The interception occurred at the Camino Real International Bridge, when CBP officers inspected a 2008 Hyundai Sonata, driven by a Mexican citizen, as it arrived from Mexico. Officers used a non-intrusive imaging system and CBP canine for inspection. CBP officers retrieved 12 packages of methamphetamine from the rocker panels of the vehicle. Officers seized a total of 15.87 pounds of methamphetamine worth an estimated $224,641.
The driver, a 22-year-old woman from Piedras Negras, was turned over to Homeland Security Investigations for federal prosecution.
The Office of Field Operations is the primary organization within U.S. Customs and Border Protection tasked with an anti-terrorism mission at our nation’s ports.
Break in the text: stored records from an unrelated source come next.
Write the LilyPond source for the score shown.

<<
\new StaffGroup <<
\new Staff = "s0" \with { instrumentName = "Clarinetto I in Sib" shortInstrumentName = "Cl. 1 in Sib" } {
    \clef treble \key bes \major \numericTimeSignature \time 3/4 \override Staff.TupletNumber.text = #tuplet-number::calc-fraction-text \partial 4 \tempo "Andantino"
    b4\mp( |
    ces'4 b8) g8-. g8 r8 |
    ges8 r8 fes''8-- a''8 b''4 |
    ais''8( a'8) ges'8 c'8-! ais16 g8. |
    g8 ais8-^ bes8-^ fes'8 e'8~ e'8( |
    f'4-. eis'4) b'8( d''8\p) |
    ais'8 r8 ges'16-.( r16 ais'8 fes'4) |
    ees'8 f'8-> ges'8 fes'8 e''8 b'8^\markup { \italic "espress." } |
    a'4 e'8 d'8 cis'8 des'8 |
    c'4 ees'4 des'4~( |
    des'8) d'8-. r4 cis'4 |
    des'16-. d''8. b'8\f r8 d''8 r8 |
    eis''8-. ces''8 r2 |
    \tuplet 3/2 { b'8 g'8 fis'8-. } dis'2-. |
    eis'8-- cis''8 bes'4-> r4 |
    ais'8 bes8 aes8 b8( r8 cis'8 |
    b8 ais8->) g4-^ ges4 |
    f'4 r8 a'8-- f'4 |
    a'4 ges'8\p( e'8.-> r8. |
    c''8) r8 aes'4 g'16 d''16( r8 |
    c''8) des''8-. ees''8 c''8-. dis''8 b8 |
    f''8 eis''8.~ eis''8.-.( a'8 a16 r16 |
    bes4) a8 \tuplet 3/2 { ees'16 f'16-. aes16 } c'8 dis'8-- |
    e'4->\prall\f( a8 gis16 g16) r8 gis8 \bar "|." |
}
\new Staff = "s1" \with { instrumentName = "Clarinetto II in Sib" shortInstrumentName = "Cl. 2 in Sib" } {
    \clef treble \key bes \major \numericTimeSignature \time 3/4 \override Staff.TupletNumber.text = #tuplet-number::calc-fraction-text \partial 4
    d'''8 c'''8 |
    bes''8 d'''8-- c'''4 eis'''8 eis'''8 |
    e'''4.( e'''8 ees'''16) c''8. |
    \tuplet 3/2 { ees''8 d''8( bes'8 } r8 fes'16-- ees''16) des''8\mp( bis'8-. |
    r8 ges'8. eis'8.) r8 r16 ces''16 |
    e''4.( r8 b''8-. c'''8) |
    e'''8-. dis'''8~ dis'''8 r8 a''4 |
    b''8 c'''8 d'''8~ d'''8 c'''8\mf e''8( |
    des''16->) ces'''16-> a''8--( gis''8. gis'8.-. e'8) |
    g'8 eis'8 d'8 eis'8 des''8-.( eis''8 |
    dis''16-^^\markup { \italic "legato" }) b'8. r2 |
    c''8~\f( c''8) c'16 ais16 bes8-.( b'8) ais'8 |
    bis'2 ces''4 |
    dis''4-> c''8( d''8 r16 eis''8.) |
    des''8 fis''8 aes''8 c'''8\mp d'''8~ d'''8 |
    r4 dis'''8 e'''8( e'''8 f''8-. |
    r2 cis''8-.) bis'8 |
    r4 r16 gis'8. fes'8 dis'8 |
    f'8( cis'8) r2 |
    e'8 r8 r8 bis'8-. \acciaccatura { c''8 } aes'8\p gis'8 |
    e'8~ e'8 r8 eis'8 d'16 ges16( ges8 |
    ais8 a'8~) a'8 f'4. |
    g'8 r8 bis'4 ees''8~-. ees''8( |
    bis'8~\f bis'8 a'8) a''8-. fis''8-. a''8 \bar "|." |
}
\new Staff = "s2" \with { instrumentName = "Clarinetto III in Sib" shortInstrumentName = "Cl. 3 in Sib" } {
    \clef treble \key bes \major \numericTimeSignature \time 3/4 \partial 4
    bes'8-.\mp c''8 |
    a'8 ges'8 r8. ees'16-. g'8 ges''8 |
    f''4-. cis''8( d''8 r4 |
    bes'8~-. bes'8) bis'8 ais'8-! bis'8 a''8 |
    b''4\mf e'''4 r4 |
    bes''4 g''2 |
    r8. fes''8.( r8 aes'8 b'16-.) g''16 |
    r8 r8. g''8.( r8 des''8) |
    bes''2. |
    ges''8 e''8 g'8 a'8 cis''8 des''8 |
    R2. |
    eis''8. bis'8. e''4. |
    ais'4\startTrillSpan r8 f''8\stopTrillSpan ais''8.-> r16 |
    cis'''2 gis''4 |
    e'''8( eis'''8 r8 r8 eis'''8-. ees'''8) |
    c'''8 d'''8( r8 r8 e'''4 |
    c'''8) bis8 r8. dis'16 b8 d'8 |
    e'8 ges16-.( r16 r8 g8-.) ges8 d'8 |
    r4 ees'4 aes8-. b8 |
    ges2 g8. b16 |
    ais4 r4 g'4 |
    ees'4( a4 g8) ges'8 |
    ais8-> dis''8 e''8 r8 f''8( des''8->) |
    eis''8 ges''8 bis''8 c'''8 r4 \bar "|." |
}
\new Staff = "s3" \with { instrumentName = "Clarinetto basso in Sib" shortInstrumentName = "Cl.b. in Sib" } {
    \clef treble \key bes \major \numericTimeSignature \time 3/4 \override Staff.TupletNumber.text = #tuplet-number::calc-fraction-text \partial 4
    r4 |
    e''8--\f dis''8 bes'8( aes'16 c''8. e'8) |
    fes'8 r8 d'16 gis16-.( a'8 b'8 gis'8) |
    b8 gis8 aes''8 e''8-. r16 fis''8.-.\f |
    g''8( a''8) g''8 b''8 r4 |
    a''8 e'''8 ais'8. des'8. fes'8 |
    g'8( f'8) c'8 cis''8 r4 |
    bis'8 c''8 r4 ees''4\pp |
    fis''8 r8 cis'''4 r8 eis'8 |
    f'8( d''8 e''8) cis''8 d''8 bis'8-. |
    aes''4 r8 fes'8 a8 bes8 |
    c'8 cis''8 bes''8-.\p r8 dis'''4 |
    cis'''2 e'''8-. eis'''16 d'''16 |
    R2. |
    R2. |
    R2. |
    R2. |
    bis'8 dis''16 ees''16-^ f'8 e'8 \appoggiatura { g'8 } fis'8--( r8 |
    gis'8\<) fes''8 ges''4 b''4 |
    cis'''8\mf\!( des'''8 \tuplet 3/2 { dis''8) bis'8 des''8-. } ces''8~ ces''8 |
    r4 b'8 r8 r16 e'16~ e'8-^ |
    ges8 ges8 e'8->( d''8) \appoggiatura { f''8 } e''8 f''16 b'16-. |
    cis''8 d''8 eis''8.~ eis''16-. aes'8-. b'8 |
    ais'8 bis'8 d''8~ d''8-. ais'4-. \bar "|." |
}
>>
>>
CBP officers screen all people, vehicles and goods entering the United States while facilitating the flow of legitimate trade and travel. Their mission also includes carrying out border-related duties, including narcotics interdiction, enforcing immigration and trade laws, and protecting the nation's food supply and agriculture industry from pests and diseases.
U.S. Customs and Border Protection is the unified border agency within the Department of Homeland Security charged with the management, control and protection of our nation's borders at and between the official ports of entry. CBP is charged with keeping terrorists and terrorist weapons out of the country while enforcing hundreds of U.S. laws.